▶ [Instructions for the task]: Each line below from the one containing "left knee: (354, 1226)" through the one containing "right elbow: (679, 892)" should be output exactly as it stands, and no other line should appear.

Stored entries
==*==
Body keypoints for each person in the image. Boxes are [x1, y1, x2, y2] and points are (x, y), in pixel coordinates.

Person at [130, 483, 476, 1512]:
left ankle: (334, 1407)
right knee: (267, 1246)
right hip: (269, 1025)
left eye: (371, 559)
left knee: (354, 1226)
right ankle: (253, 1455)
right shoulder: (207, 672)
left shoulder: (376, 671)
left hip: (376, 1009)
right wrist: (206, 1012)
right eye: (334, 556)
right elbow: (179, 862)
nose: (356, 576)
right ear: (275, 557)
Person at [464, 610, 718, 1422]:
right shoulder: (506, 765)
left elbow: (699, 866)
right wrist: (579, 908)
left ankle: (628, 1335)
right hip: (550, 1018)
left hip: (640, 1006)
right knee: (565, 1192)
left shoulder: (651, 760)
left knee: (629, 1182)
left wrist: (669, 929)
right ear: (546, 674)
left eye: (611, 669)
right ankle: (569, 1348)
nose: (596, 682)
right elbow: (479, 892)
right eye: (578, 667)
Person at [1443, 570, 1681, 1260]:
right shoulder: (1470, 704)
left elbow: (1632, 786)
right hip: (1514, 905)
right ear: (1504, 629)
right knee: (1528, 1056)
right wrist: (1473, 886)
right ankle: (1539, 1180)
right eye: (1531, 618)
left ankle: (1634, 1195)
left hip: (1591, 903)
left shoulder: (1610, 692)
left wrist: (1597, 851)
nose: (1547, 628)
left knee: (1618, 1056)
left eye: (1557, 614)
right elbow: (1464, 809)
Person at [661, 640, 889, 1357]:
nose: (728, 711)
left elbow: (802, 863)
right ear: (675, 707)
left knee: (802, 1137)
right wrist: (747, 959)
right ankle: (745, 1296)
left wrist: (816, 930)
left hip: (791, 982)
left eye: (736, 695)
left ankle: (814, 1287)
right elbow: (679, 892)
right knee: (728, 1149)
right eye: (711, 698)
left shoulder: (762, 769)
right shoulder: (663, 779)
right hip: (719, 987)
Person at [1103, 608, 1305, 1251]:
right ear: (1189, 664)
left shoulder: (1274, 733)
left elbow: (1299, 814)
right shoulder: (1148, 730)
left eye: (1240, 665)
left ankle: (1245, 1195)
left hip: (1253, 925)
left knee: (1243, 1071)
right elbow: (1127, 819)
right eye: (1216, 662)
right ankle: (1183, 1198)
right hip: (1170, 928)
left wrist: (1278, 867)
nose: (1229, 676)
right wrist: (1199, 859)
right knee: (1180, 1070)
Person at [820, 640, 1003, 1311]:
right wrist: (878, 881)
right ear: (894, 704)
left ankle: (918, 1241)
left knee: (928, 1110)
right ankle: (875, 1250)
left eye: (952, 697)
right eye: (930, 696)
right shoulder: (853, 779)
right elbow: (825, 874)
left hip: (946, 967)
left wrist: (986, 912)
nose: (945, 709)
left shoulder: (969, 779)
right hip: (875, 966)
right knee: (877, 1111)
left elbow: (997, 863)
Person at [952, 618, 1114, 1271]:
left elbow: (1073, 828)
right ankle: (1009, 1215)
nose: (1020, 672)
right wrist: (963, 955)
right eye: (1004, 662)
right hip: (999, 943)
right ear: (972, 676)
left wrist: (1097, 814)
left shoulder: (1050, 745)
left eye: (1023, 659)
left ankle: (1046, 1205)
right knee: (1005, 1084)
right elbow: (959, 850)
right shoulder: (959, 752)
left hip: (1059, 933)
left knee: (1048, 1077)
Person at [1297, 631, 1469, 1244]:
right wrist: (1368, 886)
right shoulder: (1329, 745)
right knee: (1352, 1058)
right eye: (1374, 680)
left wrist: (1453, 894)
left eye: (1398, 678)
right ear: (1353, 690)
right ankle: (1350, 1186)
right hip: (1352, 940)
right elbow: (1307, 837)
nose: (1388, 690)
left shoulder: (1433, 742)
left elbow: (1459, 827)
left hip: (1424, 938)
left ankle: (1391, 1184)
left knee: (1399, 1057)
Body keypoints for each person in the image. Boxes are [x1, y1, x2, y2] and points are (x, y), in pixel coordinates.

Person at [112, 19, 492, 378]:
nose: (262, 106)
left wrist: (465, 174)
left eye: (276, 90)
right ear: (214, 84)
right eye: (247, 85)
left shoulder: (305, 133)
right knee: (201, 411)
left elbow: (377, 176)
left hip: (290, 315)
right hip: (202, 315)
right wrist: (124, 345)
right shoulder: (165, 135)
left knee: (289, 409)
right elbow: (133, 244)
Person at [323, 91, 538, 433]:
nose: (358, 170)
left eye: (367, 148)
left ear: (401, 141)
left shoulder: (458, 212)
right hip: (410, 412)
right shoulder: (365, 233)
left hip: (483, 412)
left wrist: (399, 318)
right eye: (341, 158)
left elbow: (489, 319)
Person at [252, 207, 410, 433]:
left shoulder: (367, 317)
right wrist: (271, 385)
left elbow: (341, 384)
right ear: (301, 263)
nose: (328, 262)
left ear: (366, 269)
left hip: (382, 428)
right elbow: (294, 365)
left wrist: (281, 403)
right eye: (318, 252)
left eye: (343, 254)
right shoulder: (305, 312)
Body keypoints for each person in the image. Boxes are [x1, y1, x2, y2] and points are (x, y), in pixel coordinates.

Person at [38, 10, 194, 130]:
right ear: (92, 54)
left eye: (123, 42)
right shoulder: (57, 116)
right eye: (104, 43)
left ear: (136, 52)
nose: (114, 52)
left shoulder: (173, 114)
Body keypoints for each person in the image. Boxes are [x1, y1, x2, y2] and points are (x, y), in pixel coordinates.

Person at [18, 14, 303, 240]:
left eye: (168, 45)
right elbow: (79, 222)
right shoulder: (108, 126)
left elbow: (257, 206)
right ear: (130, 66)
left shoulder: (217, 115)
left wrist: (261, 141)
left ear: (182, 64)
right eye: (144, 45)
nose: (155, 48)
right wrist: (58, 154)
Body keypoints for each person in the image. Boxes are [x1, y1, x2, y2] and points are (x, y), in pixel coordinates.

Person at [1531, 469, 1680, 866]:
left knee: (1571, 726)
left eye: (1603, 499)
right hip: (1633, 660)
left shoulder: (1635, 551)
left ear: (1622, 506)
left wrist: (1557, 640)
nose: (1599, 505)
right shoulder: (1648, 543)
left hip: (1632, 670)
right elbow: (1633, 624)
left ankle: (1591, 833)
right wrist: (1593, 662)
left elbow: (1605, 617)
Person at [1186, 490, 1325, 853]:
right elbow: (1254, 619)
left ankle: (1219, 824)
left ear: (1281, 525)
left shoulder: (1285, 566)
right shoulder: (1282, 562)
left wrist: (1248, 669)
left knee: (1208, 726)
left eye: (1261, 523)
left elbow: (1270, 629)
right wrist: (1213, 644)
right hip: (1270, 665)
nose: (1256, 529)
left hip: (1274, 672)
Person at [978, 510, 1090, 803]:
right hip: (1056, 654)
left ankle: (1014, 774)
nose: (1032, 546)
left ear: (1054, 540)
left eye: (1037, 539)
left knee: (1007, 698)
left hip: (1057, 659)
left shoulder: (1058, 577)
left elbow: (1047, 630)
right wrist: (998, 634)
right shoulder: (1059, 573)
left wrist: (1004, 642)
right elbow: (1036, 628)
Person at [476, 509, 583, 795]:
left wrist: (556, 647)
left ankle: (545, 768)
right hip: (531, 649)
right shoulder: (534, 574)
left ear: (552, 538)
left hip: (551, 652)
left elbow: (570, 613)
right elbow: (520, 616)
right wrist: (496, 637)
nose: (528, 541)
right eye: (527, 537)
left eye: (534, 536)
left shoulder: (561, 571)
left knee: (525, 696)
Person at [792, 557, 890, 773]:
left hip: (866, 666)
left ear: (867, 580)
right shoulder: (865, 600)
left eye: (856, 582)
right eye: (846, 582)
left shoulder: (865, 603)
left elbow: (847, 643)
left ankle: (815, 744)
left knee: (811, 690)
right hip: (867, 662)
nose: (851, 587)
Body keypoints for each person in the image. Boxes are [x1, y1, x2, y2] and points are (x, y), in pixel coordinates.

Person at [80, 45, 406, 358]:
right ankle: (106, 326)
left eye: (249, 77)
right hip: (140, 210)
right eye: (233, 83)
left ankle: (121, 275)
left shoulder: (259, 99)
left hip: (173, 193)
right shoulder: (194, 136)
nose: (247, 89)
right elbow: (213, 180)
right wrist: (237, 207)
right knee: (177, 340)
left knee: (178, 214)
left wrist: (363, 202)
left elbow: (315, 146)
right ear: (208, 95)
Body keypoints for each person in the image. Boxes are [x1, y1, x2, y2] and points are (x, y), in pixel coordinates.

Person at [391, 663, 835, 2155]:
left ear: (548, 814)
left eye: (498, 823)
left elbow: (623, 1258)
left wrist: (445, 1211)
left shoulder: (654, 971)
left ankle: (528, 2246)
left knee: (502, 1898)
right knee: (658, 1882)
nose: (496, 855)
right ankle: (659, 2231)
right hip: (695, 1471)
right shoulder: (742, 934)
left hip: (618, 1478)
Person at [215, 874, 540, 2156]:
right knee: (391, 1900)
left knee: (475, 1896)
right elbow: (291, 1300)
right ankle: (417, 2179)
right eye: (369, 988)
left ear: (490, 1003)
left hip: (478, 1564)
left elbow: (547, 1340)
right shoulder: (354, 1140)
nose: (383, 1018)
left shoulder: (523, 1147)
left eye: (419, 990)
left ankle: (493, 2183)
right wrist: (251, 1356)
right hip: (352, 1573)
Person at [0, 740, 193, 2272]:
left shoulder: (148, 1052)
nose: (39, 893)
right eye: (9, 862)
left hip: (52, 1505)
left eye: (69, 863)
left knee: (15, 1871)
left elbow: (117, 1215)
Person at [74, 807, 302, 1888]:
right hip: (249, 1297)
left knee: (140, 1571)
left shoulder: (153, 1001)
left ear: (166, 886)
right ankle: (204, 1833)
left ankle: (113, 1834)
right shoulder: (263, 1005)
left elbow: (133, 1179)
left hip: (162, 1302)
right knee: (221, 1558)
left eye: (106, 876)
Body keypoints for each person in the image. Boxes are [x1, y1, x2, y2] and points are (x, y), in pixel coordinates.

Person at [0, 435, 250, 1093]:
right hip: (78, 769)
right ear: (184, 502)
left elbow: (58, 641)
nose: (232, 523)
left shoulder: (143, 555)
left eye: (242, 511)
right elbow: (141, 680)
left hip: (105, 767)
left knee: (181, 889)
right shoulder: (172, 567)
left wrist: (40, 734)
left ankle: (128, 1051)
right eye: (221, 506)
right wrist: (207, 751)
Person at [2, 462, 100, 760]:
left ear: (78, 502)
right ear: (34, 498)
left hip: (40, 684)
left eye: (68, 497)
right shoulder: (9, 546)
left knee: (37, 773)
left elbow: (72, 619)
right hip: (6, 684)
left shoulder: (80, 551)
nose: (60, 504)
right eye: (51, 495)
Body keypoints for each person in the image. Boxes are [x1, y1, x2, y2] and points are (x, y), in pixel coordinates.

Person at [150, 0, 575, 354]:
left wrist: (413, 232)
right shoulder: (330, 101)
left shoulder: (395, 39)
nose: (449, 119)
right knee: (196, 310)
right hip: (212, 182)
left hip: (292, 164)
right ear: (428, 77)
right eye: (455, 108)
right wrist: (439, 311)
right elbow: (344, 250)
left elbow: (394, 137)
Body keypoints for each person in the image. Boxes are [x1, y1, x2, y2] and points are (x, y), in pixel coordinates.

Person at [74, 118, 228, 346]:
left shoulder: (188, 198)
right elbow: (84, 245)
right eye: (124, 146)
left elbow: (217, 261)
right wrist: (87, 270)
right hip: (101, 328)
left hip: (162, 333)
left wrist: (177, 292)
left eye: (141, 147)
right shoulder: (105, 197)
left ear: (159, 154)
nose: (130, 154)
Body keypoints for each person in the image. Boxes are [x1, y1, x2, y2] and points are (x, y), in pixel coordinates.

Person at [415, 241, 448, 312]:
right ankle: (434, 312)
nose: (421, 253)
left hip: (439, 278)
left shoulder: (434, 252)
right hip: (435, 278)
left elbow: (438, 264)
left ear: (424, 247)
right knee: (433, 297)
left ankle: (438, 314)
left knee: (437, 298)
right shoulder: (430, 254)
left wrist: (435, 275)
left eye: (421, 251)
==*==
▶ [Problem solution]:
left knee: (354, 1226)
right ankle: (253, 1455)
right shoulder: (207, 672)
left shoulder: (376, 671)
left hip: (376, 1009)
right wrist: (206, 1012)
right eye: (334, 556)
right elbow: (179, 862)
nose: (356, 576)
right ear: (275, 557)
Person at [464, 610, 718, 1422]:
right shoulder: (506, 765)
left elbow: (699, 866)
right wrist: (579, 908)
left ankle: (628, 1335)
right hip: (550, 1018)
left hip: (640, 1006)
right knee: (565, 1192)
left shoulder: (651, 760)
left knee: (629, 1182)
left wrist: (669, 929)
right ear: (546, 674)
left eye: (611, 669)
right ankle: (569, 1348)
nose: (596, 682)
right elbow: (479, 892)
right eye: (578, 667)
Person at [1443, 570, 1681, 1260]:
right shoulder: (1470, 704)
left elbow: (1632, 786)
right hip: (1514, 905)
right ear: (1504, 629)
right knee: (1528, 1056)
right wrist: (1473, 886)
right ankle: (1539, 1180)
right eye: (1531, 618)
left ankle: (1634, 1195)
left hip: (1591, 903)
left shoulder: (1610, 692)
left wrist: (1597, 851)
nose: (1547, 628)
left knee: (1618, 1056)
left eye: (1557, 614)
right elbow: (1464, 809)
Person at [661, 640, 889, 1357]:
nose: (728, 711)
left elbow: (802, 863)
right ear: (675, 707)
left knee: (802, 1137)
right wrist: (747, 959)
right ankle: (745, 1296)
left wrist: (816, 930)
left hip: (791, 982)
left eye: (736, 695)
left ankle: (814, 1287)
right elbow: (679, 892)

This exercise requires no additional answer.